> Exercise description
Count the lines below that contain the word "element". Give only the number.

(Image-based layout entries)
▬▬▬▬▬▬

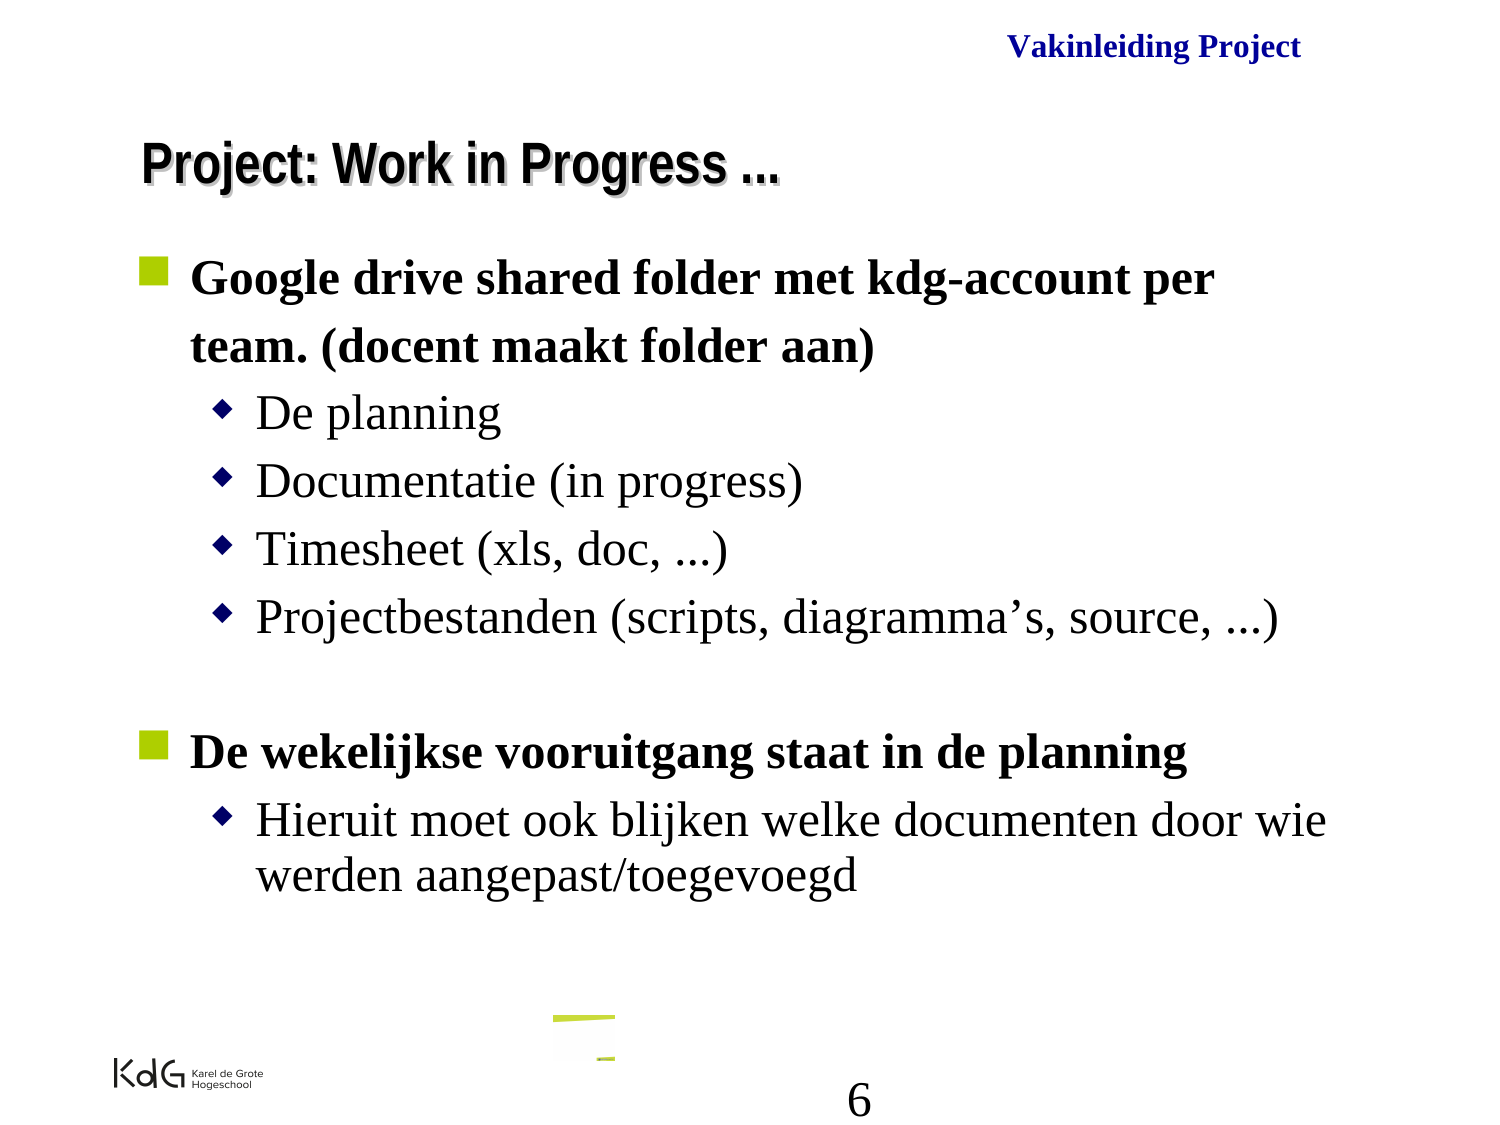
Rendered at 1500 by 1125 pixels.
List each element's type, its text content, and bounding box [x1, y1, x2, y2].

picture [553, 1026, 615, 1061]
list Google drive shared folder met kdg-account per team. (docent maakt folder aan) De planning Documentatie (in progress) Timesheet (xls, doc, ...) Projectbestanden (scripts, diagramma’s, source, ...) De wekelijkse vooruitgang staat in de planning Hieruit moet ook blijken welke documenten door wie werden aangepast/toegevoegd [135, 249, 1447, 1026]
picture [114, 1058, 263, 1090]
title Project: Work in Progress ... [141, 80, 1447, 246]
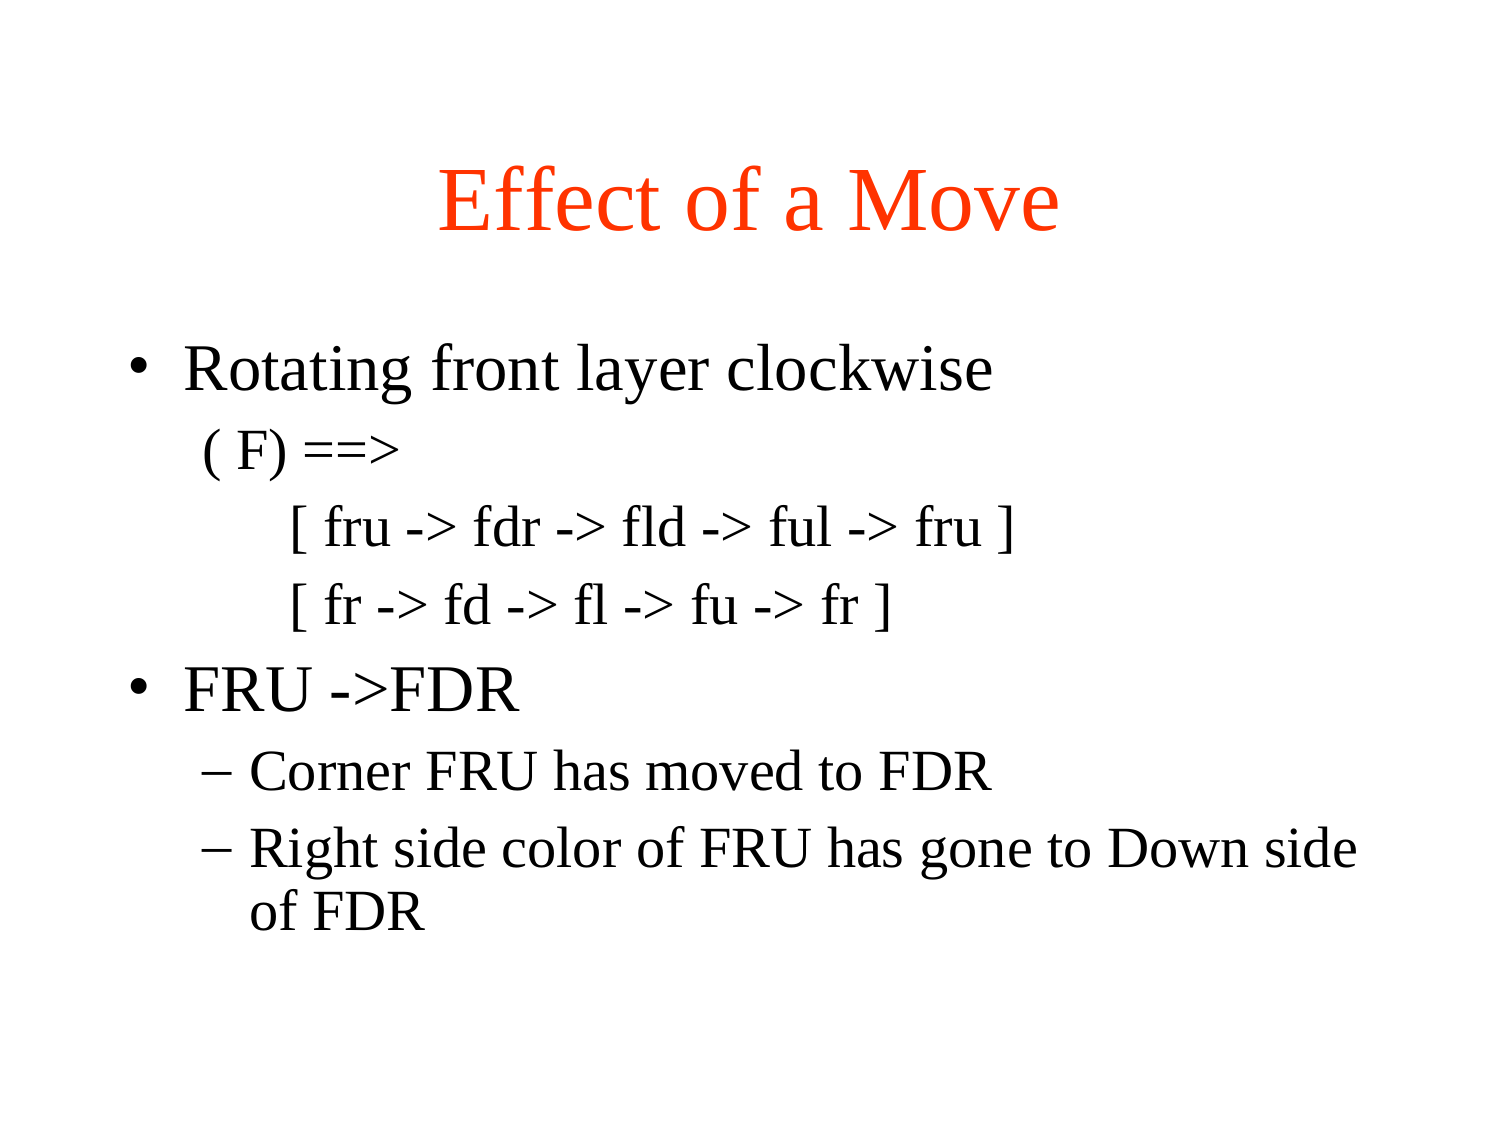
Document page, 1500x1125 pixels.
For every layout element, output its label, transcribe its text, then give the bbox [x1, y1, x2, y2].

list Rotating front layer clockwise ( F) ==> [ fru -> fdr -> fld -> ful -> fru ] [ fr -> fd -> fl -> fu -> fr ] FRU ->FDR Corner FRU has moved to FDR Right side color of FRU has gone to Down side of FDR [112, 324, 1388, 1001]
title Effect of a Move [112, 99, 1388, 288]
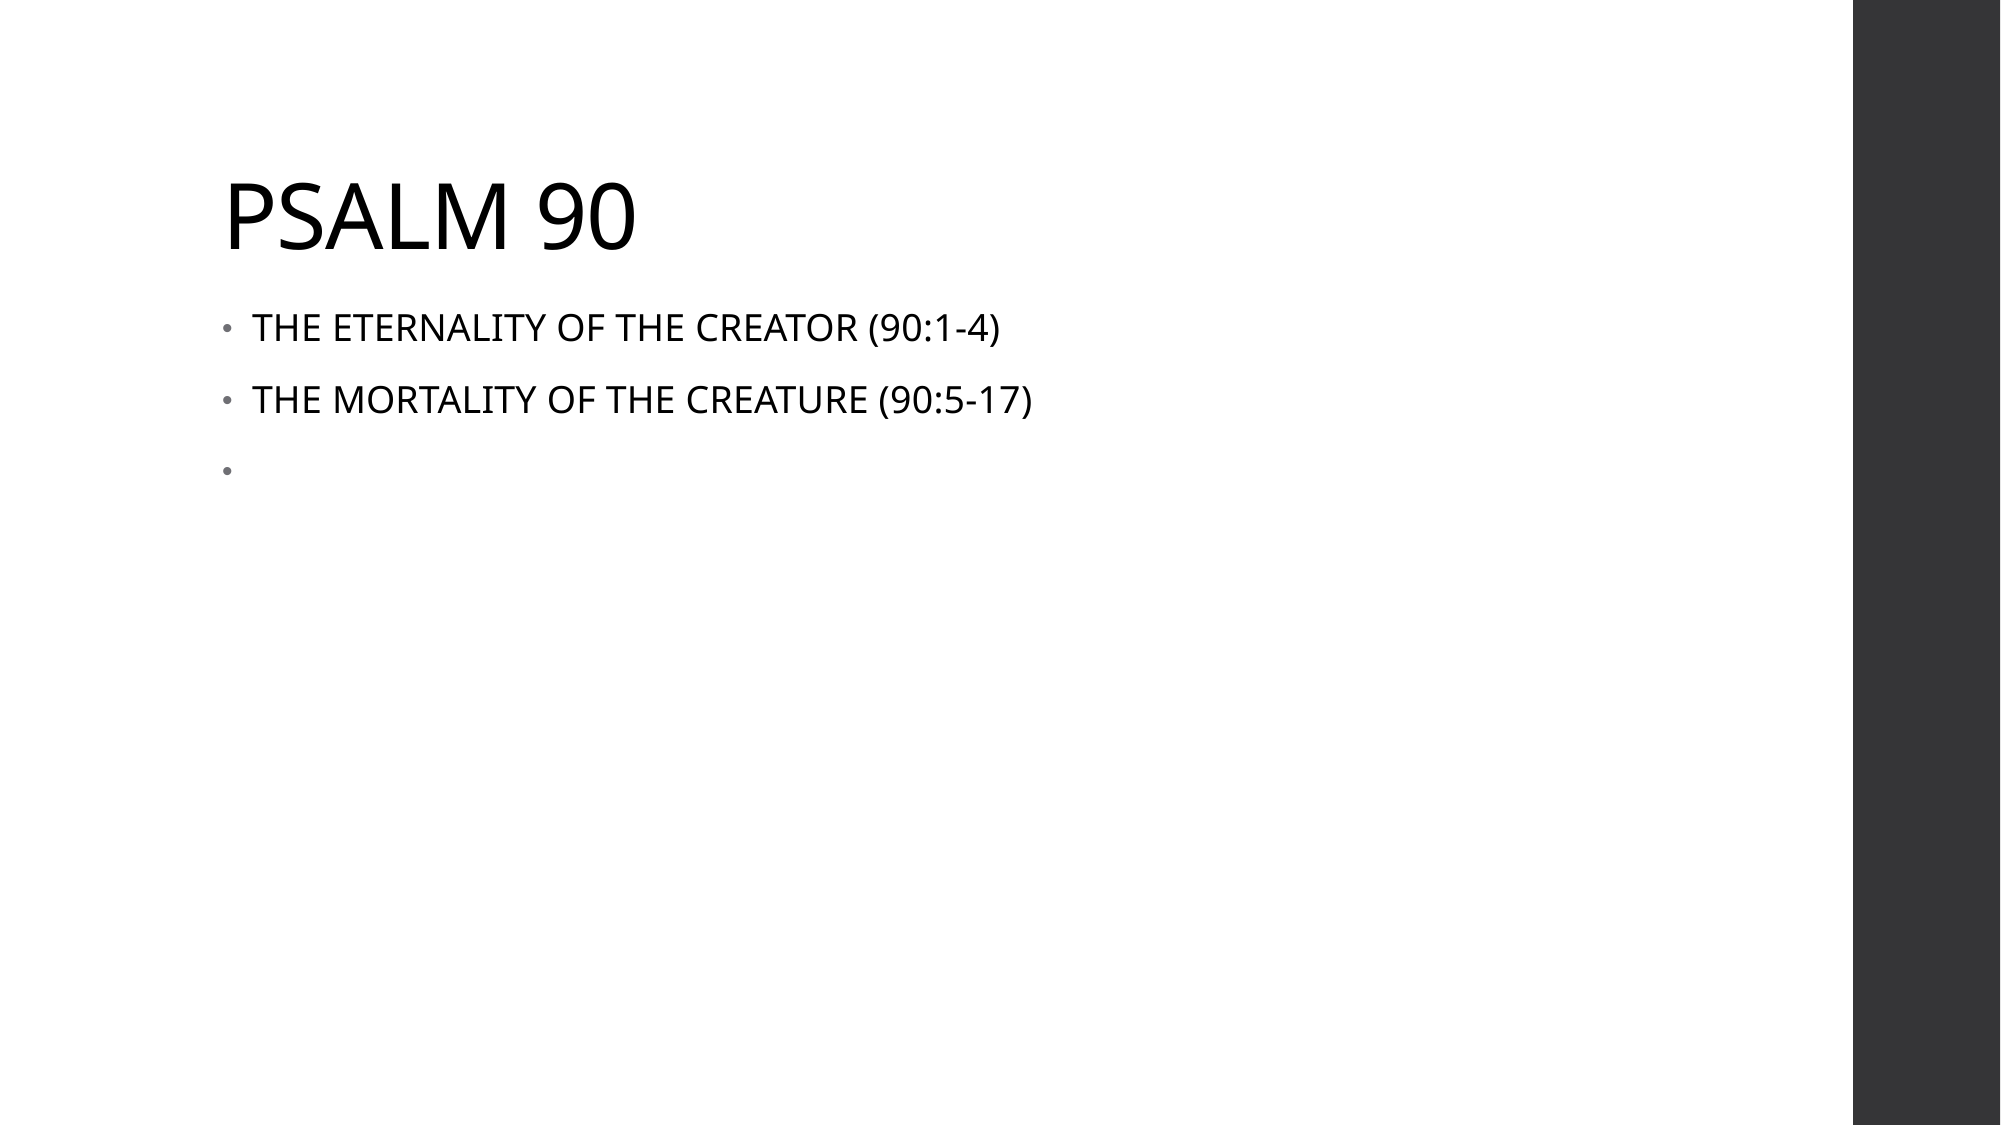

▬▬▬▬▬▬

> Solution
2